Dans tout arrêt volontaire, il y a deux choses à considérer : le mécanisme qui le produit, – nous venons d’en parler ; l’état de conscience qui l’accompagne, – nous allons en parler.

D’abord, il y a des cas où l’arrêt n’a pas besoin d’être expliqué, ceux où l’incitation volontaire cesse d’elle-même : quand nous jetons de côté, par exemple, un livre décidément ennuyeux.

D’autres cas paraissent s’expliquer, par l’une des hypothèses précitées. Nous arrêtons volontairement le rire, le bâillement, la toux, certains mouvements passionnés, en mettant en action, à ce qu’il semble, les muscles antagonistes.

Pour les cas où l’on ignore comment l’arrêt se produit, où le mécanisme physiologique reste inconnu, la psychologie pure nous apprend encore quelque chose. Prenons l’exemple le plus banal : un accès de colère arrêté par la volonté. Pour ne pas nous exagérer le pouvoir volontaire, remarquons d’abord que cet arrêt est loin d’être la règle. Certains individus en paraissent tout à fait incapables. Les autres le sont très inégalement ; leur puissance d’arrêt varie au gré du moment et des circonstances. Bien peu sont toujours maîtres d’eux-mêmes.

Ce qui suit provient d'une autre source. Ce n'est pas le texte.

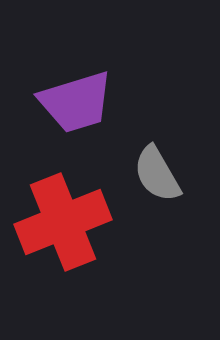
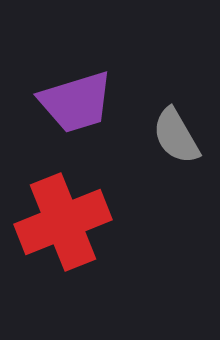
gray semicircle: moved 19 px right, 38 px up
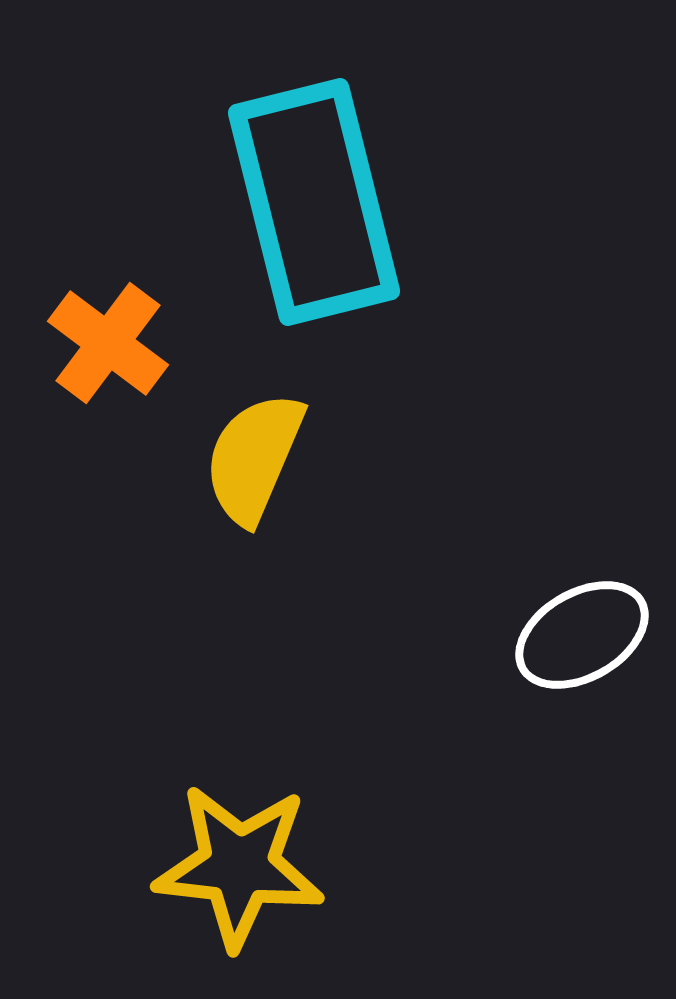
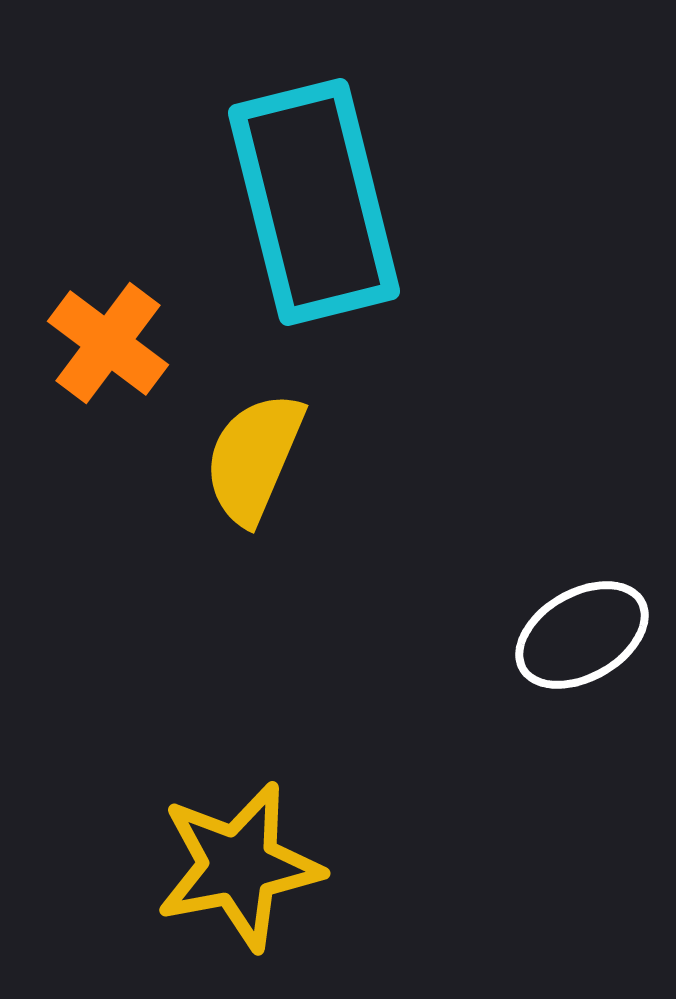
yellow star: rotated 17 degrees counterclockwise
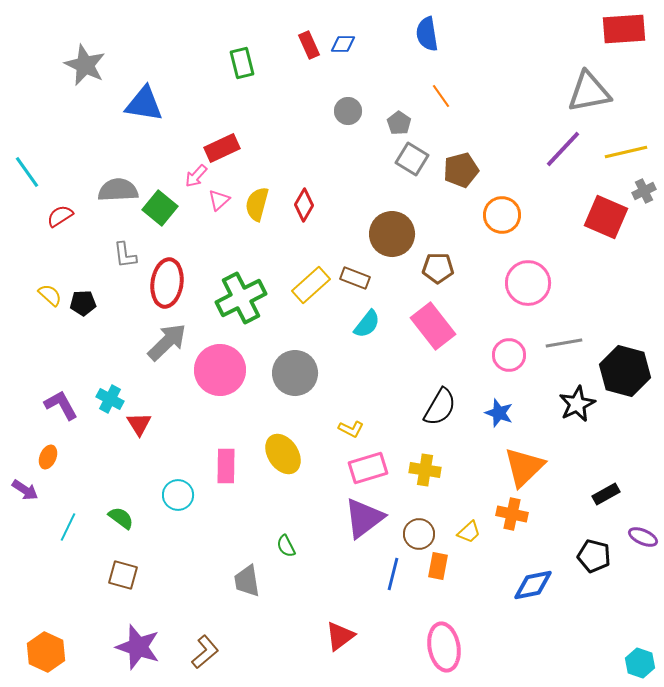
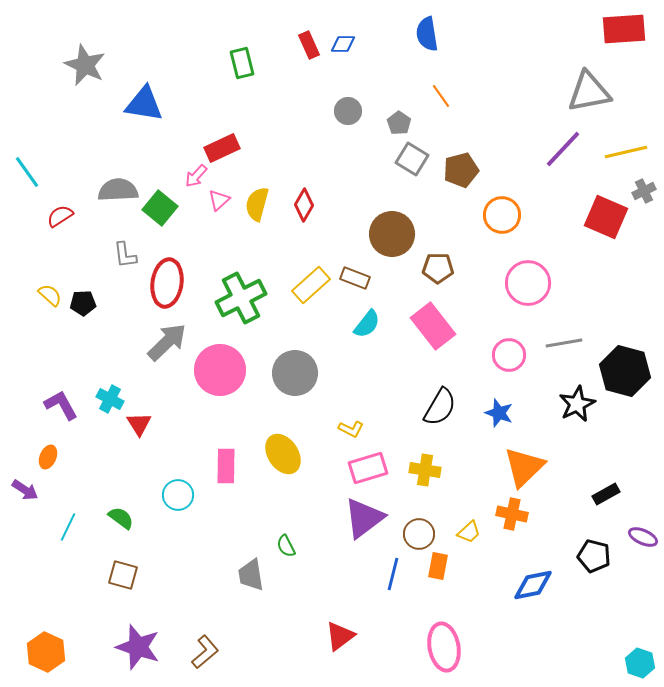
gray trapezoid at (247, 581): moved 4 px right, 6 px up
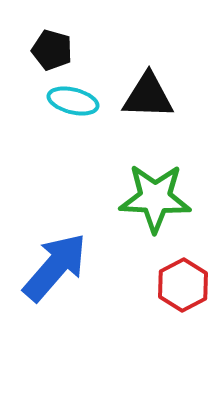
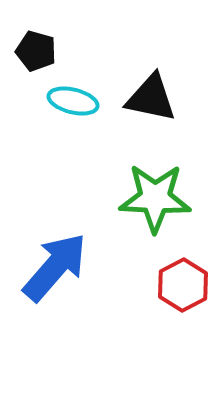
black pentagon: moved 16 px left, 1 px down
black triangle: moved 3 px right, 2 px down; rotated 10 degrees clockwise
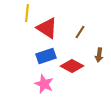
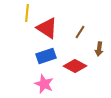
brown arrow: moved 6 px up
red diamond: moved 3 px right
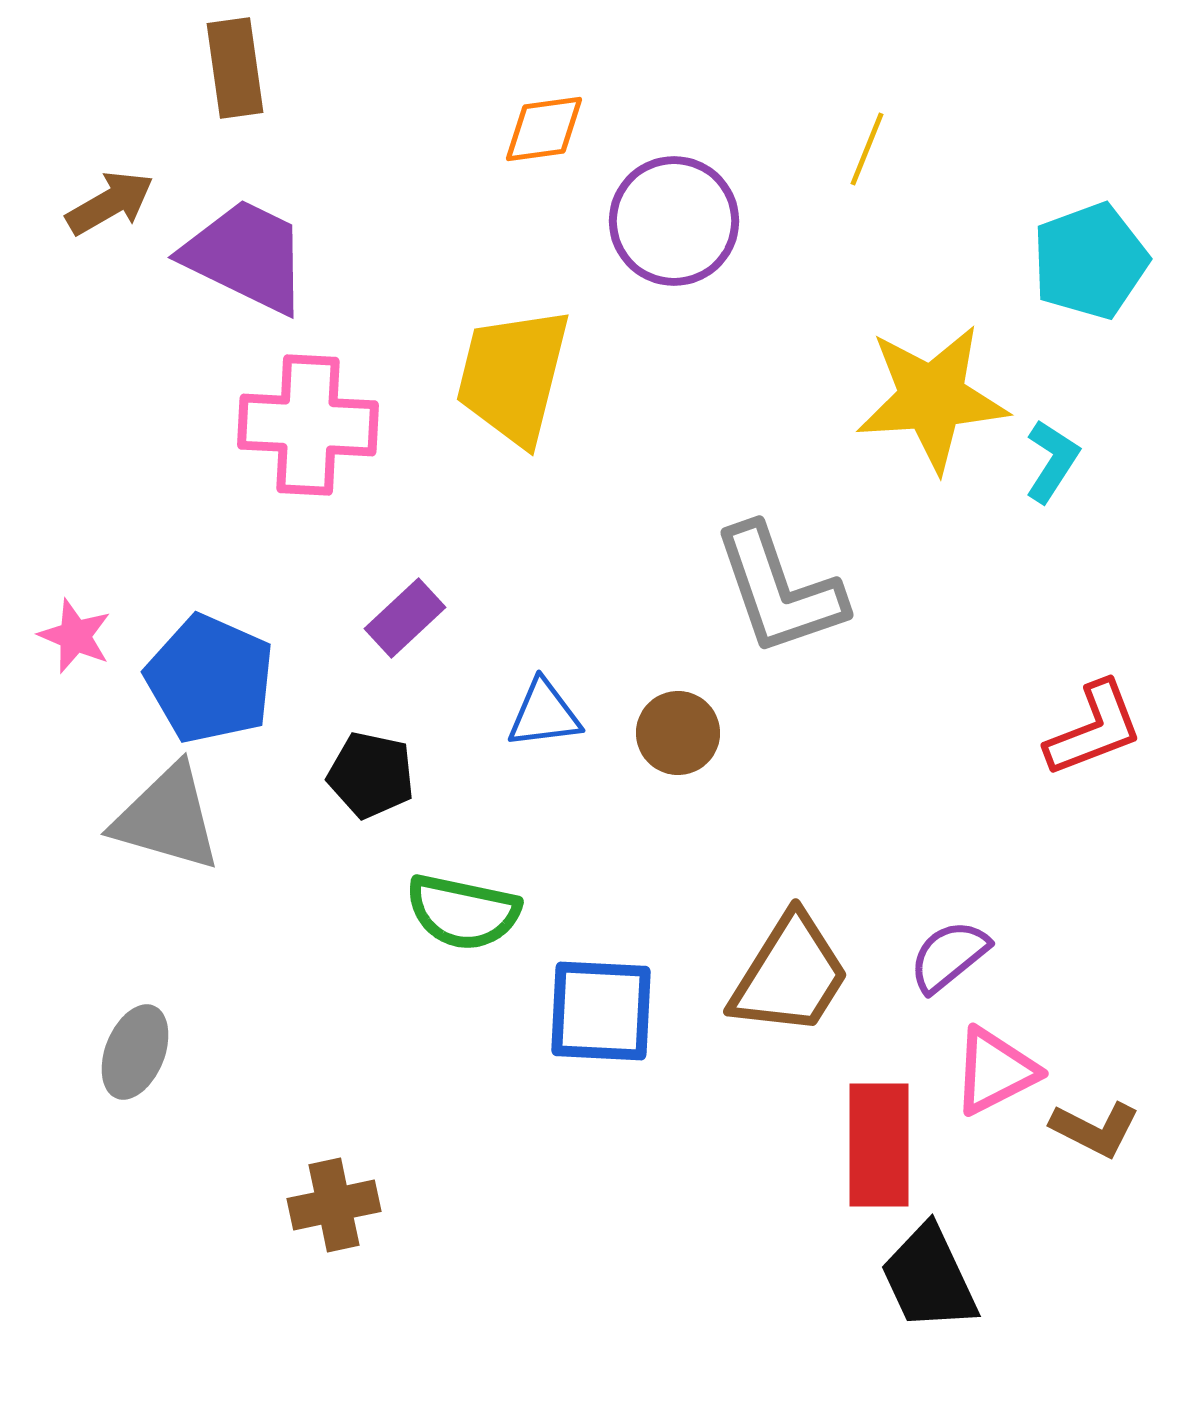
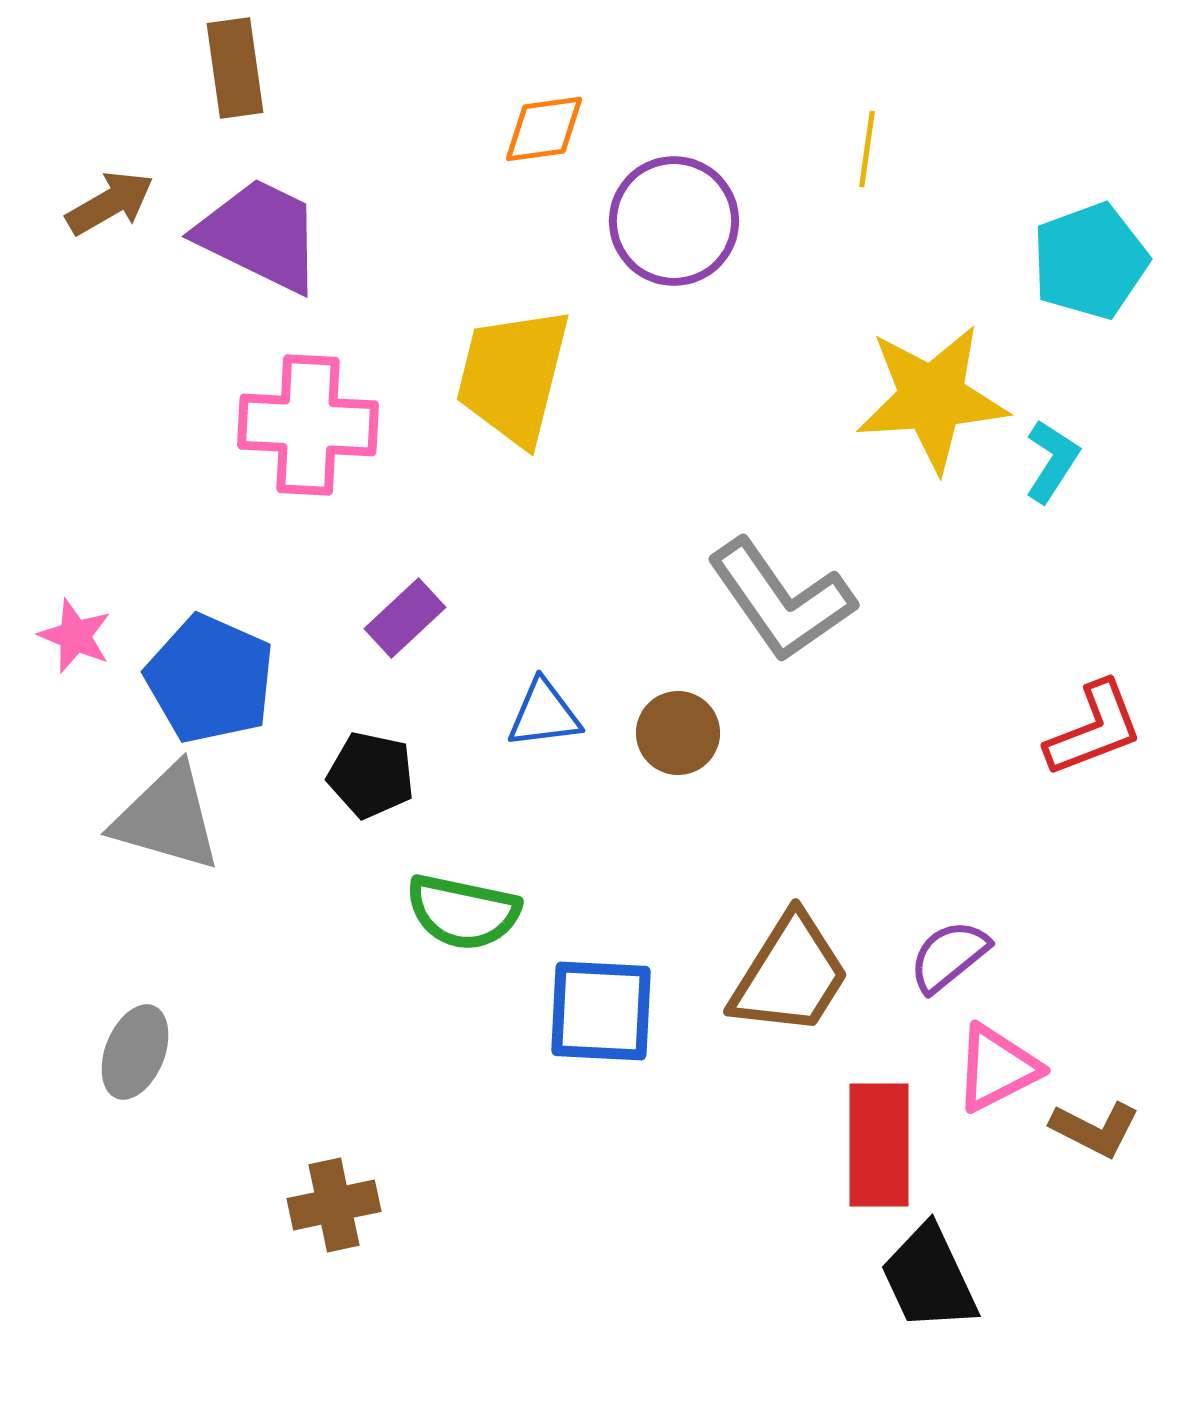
yellow line: rotated 14 degrees counterclockwise
purple trapezoid: moved 14 px right, 21 px up
gray L-shape: moved 2 px right, 10 px down; rotated 16 degrees counterclockwise
pink triangle: moved 2 px right, 3 px up
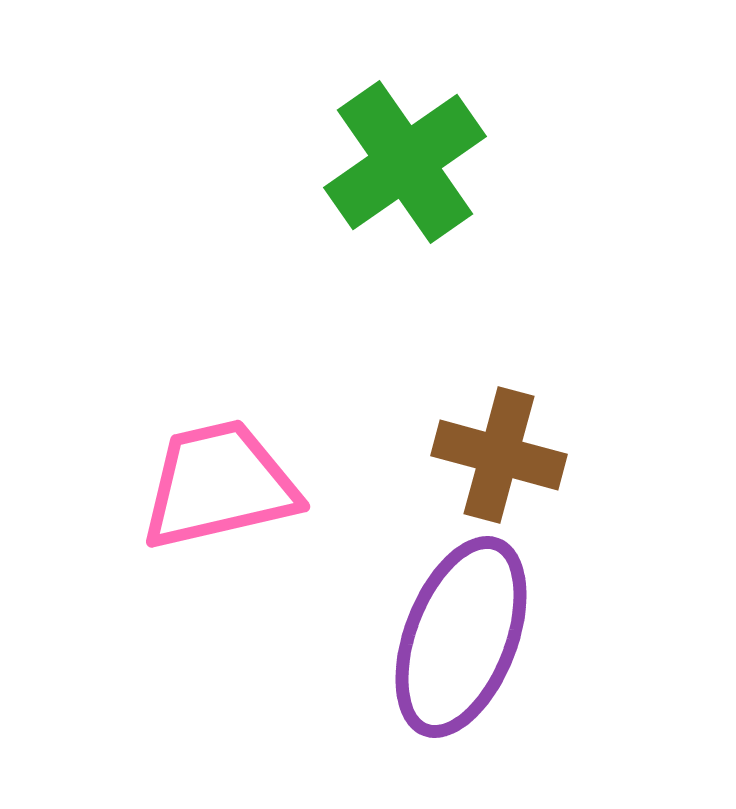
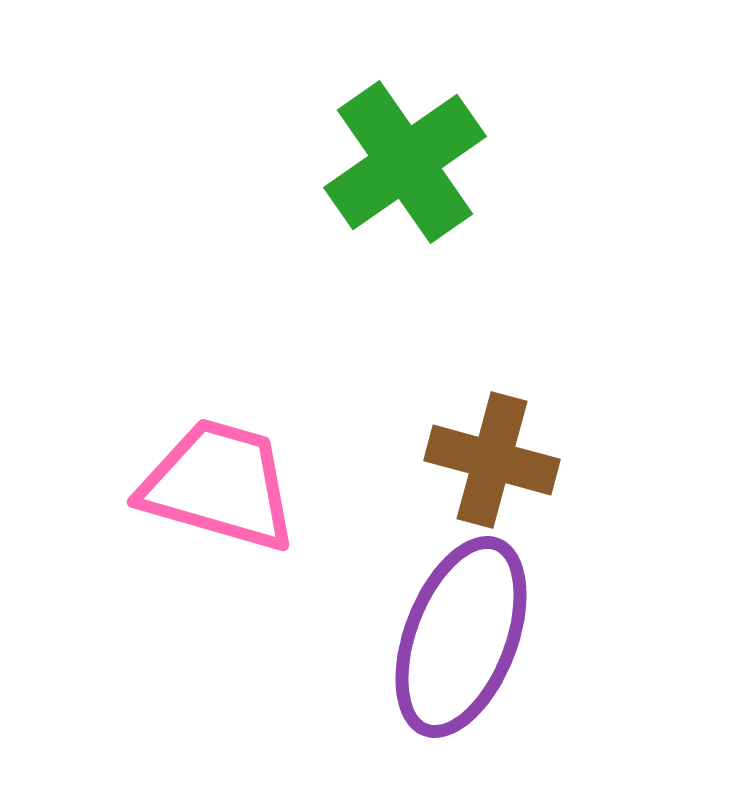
brown cross: moved 7 px left, 5 px down
pink trapezoid: rotated 29 degrees clockwise
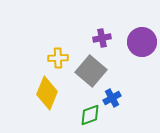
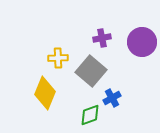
yellow diamond: moved 2 px left
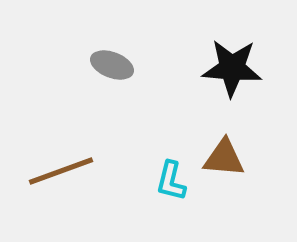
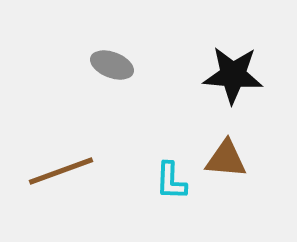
black star: moved 1 px right, 7 px down
brown triangle: moved 2 px right, 1 px down
cyan L-shape: rotated 12 degrees counterclockwise
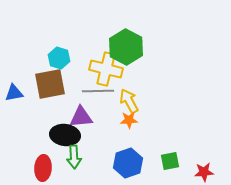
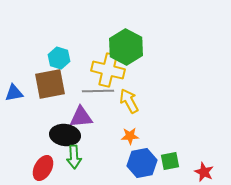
yellow cross: moved 2 px right, 1 px down
orange star: moved 1 px right, 16 px down
blue hexagon: moved 14 px right; rotated 8 degrees clockwise
red ellipse: rotated 25 degrees clockwise
red star: rotated 30 degrees clockwise
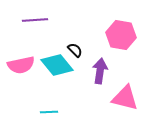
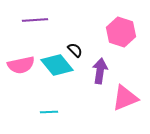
pink hexagon: moved 3 px up; rotated 8 degrees clockwise
pink triangle: rotated 36 degrees counterclockwise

Il faut, pour que l’arrêt se produise, une première condition : le temps. Si l’incitation est si violente qu’elle passe aussitôt à l’acte, tout est fini ; quelque sottise qui s’ensuive, il est trop tard. Si la condition de temps est remplie, si l’état de conscience suscite des états antagonistes, s’ils sont suffisamment stables, l’arrêt a lieu. Le nouvel état de conscience tend à supprimer l’autre et, en affaiblissant la cause, enraye les effets.

Il est d’une importance capitale pour la pathologie de la volonté de rechercher le phénomène physiologique qui se produit en pareil cas. On ne peut douter que la quantité de l’influx nerveux (quelque opinion qu’on ait sur sa nature) varie d’un individu à l’autre, et d’un moment à l’autre chez le même individu. On ne peut douter non plus qu’à un moment donné, chez un individu quelconque, la quantité disponible peut être distribuée d’une manière variable. Il est clair que, chez le mathématicien qui spécule et chez l’homme qui satisfait une passion physique, la quantité d’influx nerveux ne se dépense pas de la même manière et qu’une forme de dépense empêche l’autre, le capital disponible ne pouvant être employé à la fois à deux fins.